Those Who Will Make a Hole
For months now we have been talking to the Nahuatl about “yehwanti del takoyonaski” or “those who will make a hole.” On the 18th two workers from Living Water arrived in our village with a huge well-drilling rig in the back of their truck. We praised God for their safe arrival and promptly got to work. In the first evening they plowed through 25 feet of dirt like it was nothing. Fast forward two weeks, however, and we still haven’t hit water. Although the hole is now over 80 feet deep, the drill bit has been battling against rock almost the entire time.
Where is the Water?
We’ve been waiting for water for almost three years now, so what’s a few more weeks, right? I find myself on edge, however, as the people continue to ask us if it’s really going to work. They are doubtful that there is water under the ground. After plans changed three or four times, they doubted the workers would even come. During a few days of frustrating work, one village man told us that we weren’t able to get water because we weren’t part of the local religion. Another individual suggested that we should make a sacrifice to the local spirit of the mountain. “Just leave a little money or some gift up there,” he said, “and then you will have permission to get water.” We assured him that our confidence lies in the one true God and that he is the one who will allow us to find water.
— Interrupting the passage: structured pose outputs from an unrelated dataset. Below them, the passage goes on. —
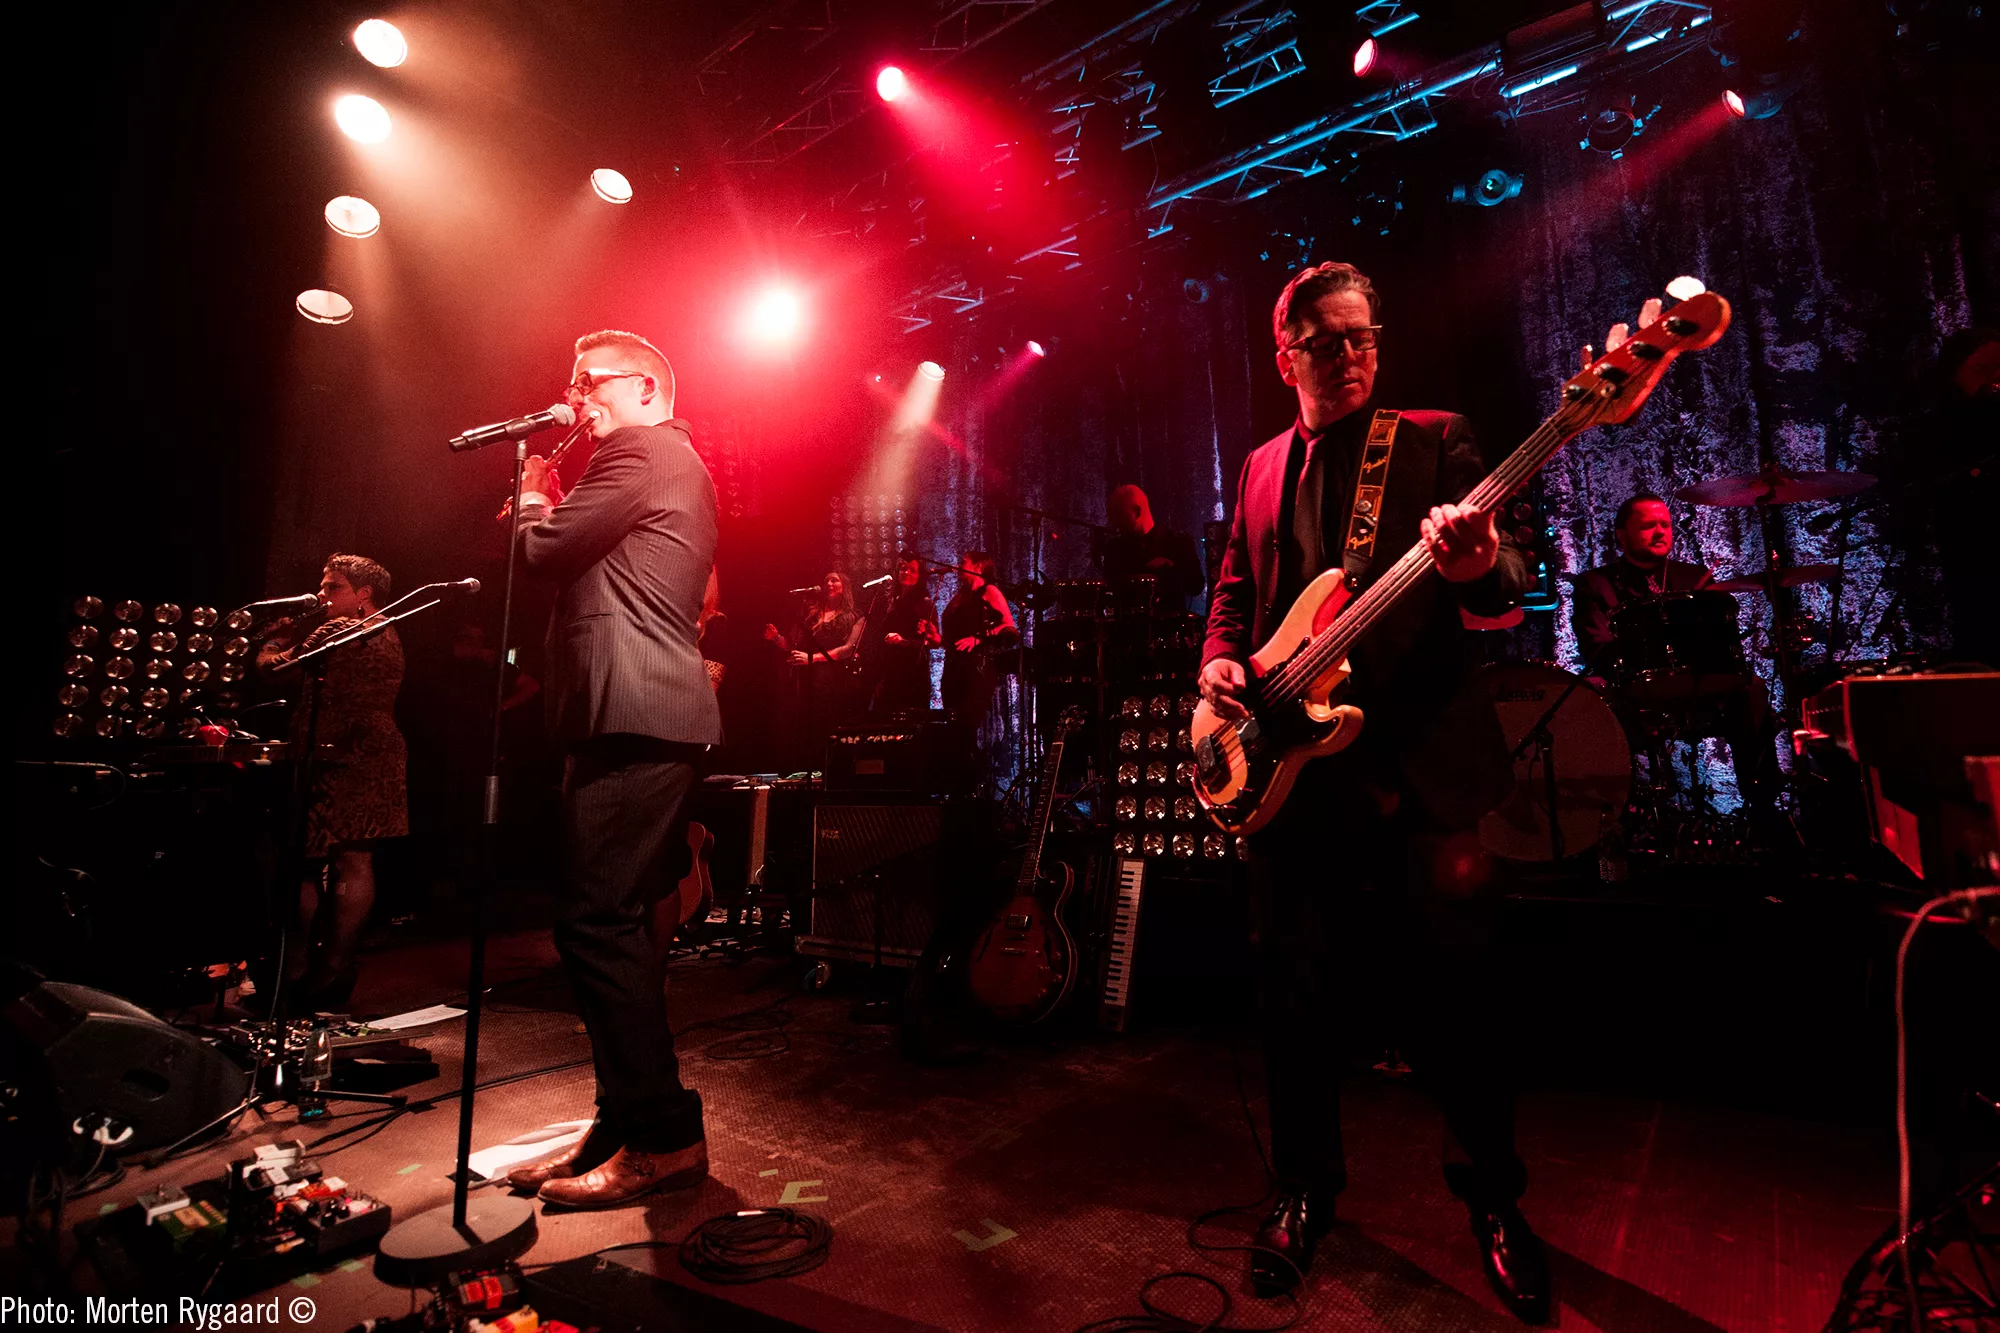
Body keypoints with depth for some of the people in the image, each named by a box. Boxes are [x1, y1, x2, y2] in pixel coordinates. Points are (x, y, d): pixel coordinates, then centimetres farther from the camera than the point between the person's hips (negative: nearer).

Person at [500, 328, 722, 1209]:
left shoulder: (641, 451, -3)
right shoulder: (676, 463, 29)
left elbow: (542, 552, -8)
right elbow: (586, 563, 30)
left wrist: (534, 491, 11)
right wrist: (552, 501, 21)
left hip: (634, 716, -11)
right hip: (639, 716, 11)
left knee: (598, 922, -10)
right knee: (605, 923, 12)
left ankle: (666, 1138, -1)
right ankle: (626, 1126, 21)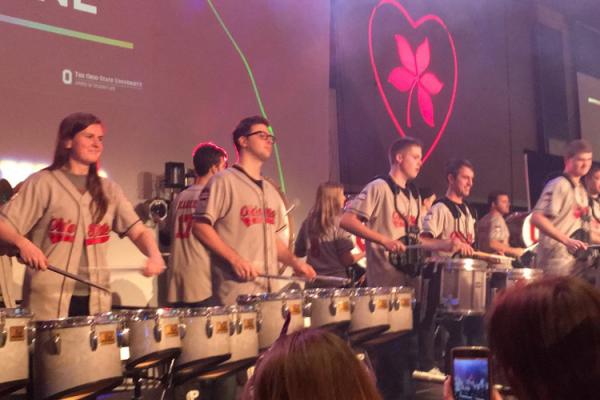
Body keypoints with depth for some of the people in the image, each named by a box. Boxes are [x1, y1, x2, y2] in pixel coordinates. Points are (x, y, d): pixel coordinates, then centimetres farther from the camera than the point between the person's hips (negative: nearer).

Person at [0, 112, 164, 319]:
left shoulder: (109, 190, 10)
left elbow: (139, 231, 5)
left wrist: (154, 255, -14)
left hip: (96, 299, 4)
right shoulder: (43, 182, -1)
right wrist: (22, 242, -25)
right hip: (49, 299, -4)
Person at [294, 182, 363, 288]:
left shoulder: (308, 223, 3)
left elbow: (298, 253, 11)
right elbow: (347, 259, -11)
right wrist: (364, 253, 4)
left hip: (313, 283, 5)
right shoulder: (339, 224, -12)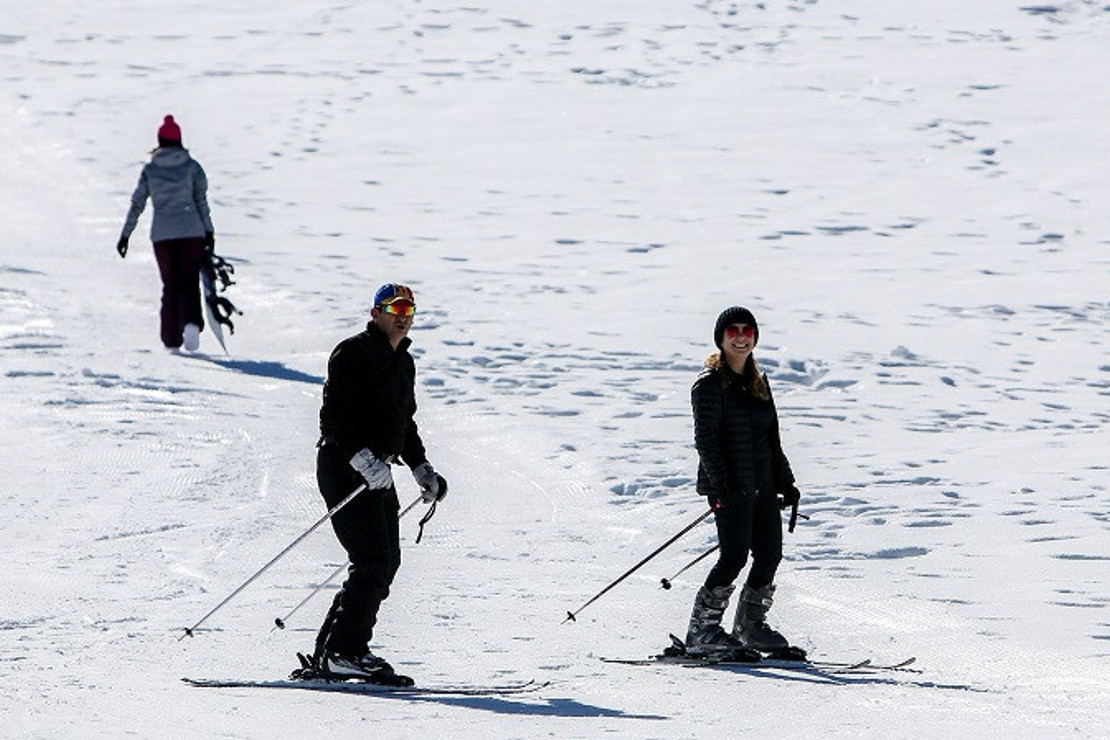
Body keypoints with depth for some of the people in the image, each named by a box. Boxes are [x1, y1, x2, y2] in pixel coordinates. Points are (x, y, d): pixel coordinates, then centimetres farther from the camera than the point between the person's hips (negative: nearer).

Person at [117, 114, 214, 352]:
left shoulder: (150, 170, 2)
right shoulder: (192, 167, 0)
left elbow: (137, 205, 3)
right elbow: (202, 202, -1)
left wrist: (125, 235, 8)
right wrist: (209, 232, 6)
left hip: (162, 234, 1)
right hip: (191, 232, -1)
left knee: (170, 285, 11)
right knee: (189, 281, 5)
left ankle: (171, 340, 9)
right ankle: (191, 322, -24)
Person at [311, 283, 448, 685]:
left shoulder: (403, 363, 18)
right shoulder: (354, 353, -9)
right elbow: (333, 415, -18)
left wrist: (422, 469, 18)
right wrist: (363, 459, -28)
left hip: (377, 473, 9)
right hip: (345, 468, -9)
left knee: (386, 564, 5)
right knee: (374, 561, -16)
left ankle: (330, 649, 9)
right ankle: (343, 652, -15)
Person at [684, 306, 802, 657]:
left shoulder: (758, 383, 17)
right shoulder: (710, 384, -7)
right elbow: (705, 440, -13)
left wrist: (785, 482, 17)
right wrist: (723, 485, -20)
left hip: (761, 485, 8)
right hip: (730, 486, -8)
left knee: (770, 554, 3)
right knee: (735, 555, -14)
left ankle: (750, 626, 16)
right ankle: (701, 631, -6)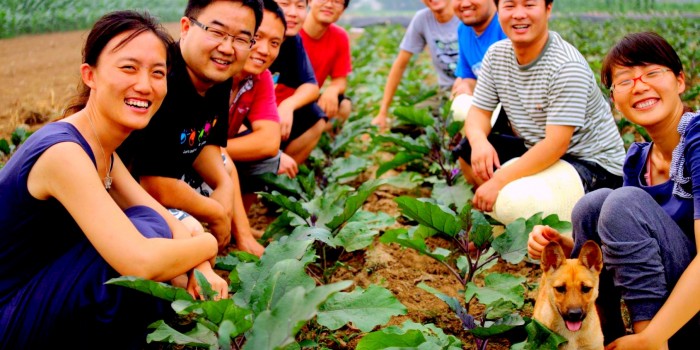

I’ll be honest. My faith is often weak and sometimes it’s downright pansy-ish. Instead of feeling confident and assured when I say that God will bring the water, I feel scared. I sometimes get confused and feel as though it is my job to defend God’s reputation. What if I say he can do it and he chooses not to? What will the people think then? What if I explain that God made everything in the world—even the stuff under the ground—and we battle endlessly with rock until the machine gives out or we’re forced to give up? Surely, I’d be better off hedging a little in case God has other plans…right?
Not Against Rock
I keep thinking of the story of Elijah and the prophets of Baal, waiting for rain to fall. The prophets called and then shouted, danced and then cut themselves to pieces, but there was no answer. Elijah prayed and then received. Elijah had been given the assurance ahead of time that the Lord would send rain. We have not been promised water from this hole, be we DO have the assurance of knowing and serving the same God who was victorious then. The same God who sent down flames to devour the wet offering…wood, stones, and all…and then poured out water on a dry and desperate land. We know that our battle here is not against rock; it is a battle between the one, true God and the spirits, patrons, and saints the Nahuatl worship. And we do not have to worry about defending God’s honor. He concerns himself with His good name.